Matt Riddle

Personal information
- Full name: Matthew Riddle
- Born: 18 March 1983 (age 42)

Playing information
- Position: Wing
Club
| Years | Team | Pld | T | G | FG | P |
| 2004 | South Sydney | 2 | 1 | 6 | 0 | 16 |
- Source:

= Matt Riddle (rugby league) =

Australian rugby league footballer

Matt Riddle (born 18 March 1983) is an Australian former professional rugby league footballer who played for the South Sydney Rabbitohs in the National Rugby League (NRL).

==Biography==
Riddle, who grew up in the NSW north coast town of Lennox Head, started his career with Canterbury. He was a member of the Bulldogs' 2001 Jersey Flegg premiership winning team and scored the winning try in the grand final win over Cronulla.

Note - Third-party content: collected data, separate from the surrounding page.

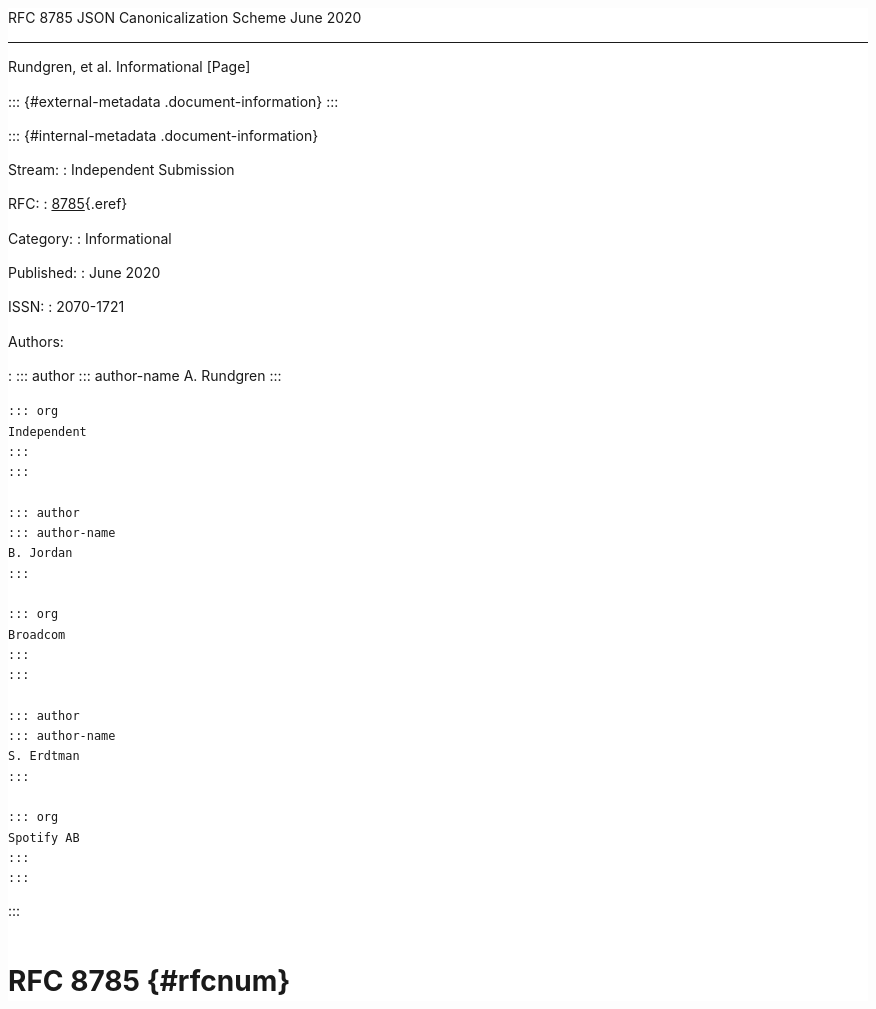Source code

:   RFC 8785           JSON Canonicalization Scheme   June 2020
  ------------------ ------------------------------ -----------
  Rundgren, et al.   Informational                  \[Page\]

::: {#external-metadata .document-information}
:::

::: {#internal-metadata .document-information}

Stream:
:   Independent Submission

RFC:
:   [8785](https://www.rfc-editor.org/rfc/rfc8785){.eref}

Category:
:   Informational

Published:
:   June 2020

ISSN:
:   2070-1721

Authors:

:   ::: author
    ::: author-name
    A. Rundgren
    :::

    ::: org
    Independent
    :::
    :::

    ::: author
    ::: author-name
    B. Jordan
    :::

    ::: org
    Broadcom
    :::
    :::

    ::: author
    ::: author-name
    S. Erdtman
    :::

    ::: org
    Spotify AB
    :::
    :::
:::

# RFC 8785 {#rfcnum}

At the World Sevens in 2003 he was tournament's the leading point-scorer with 40 points, but didn't make a first-grade appearance while with the Canterbury club and left for South Sydney after that season.

In the 2004 NRL season he featured as a goal-kicking winger for South Sydney in the first two rounds of the season. On debut against the Sydney Roosters he scored a second half try and kicked two goals from five attempts, in a 10-point loss. The following round against the Wests Tigers he finished on the winning side courtesy of a golden point field goal by Willie Peters and scored from all four of his shots on goal, with two conversions and two penalties.